野口氏「本当に長い間にわたって影響を与えてきた作品」
本作の描き出す宇宙開拓、宇宙移民の描写については、「手塚先生自身が明確な宇宙開発像をビジュアルでお持ちになっており、手塚治虫的なロケットや、手塚治虫的な宇宙ステーション像というのがわれわれの頭の中にもできあがっている。映画の一部を観ただけでも手塚先生の宇宙だよなと感じますね」と語った野口氏。
さらに、「もうひとつ思ったのが、この宇宙観はその後のアニメ作品に圧倒的な影響力を与えているんだなということ。それがハッキリ分かるのが、『機動戦士ガンダム』だと思うんです。人間が地球を出て行って、スペースコロニーをつくって宇宙移民となる。そして地球には戻れなくなった宇宙移民たちが、地球に戦いを挑むのが『機動戦士ガンダム 逆襲のシャア』ですよね。本当に長い間にわたって影響を与えてきた作品なんだなと思いましたね」と手塚作品の影響の大きさを語った。
宇宙飛行士ならではの観点での感想を語る
今回の映画化について、原作からアレンジした箇所を1つひとつ挙げながら「その味付けの仕方が実に見事だなと思うんです」と語る野口氏。本作の後半に登場する地球人の宇宙飛行士・牧村については「自分を投影しやすい役でしたが、『銀河系を飛び出して銀河団を外から見るのは初めてだろうな』というセリフがあって。宇宙を旅する宇宙パイロットというのは、そういう感覚を持つんだろうなと思いました」としみじみ。
その後も、田中プロデューサーから野口氏に向けて、本作に登場する星座の描写、宇宙生命体が存在する可能性、人間が住むことができる他の惑星があるのかなど、宇宙飛行士ならではの視点で感じたことについての質問が次々と投げかけられた。
また、原作コミックも発売された時期、販売している出版社などによって内容が少しずつ変わっているということを踏まえ、本作のラストシーンに込めた思い、そして「望郷」のキーワードから想起されることに話が進むと野口氏は、「国際宇宙ステーションからは常に地球がみえる。自分がそこで生まれてやがてそこで死ぬ、自分の知っている人たちも全てそこに居る、という(地球という)存在が目にみえているので、そこが自分の最後の家である、という感覚がすごくあります」と地球への思いを明かした。

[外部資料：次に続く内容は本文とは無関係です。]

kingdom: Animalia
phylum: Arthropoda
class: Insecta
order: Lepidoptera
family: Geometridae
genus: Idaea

その上であらためて地球への思いを尋ねられた野口は、「この作品の中で地球は残念ながら悲劇的な状態になっていますが、現の我々の地球はまだまだ本当に美しく、命のダイナミズムに満ちている天体です。幸いなことに、実際に住んでいる我々自身も地球の環境を守っていこうという気持ち、ムーブメントもある。今自分たちができることをしっかりやって、美しい地球が3000年、3500年以上続くように一緒に努力していきましょう」と観客にメッセージをおくった。それを聞いた田中プロデューサーも「今、この作品をつくったことを、ほめていただいたような気がします」と感激した様子を見せた。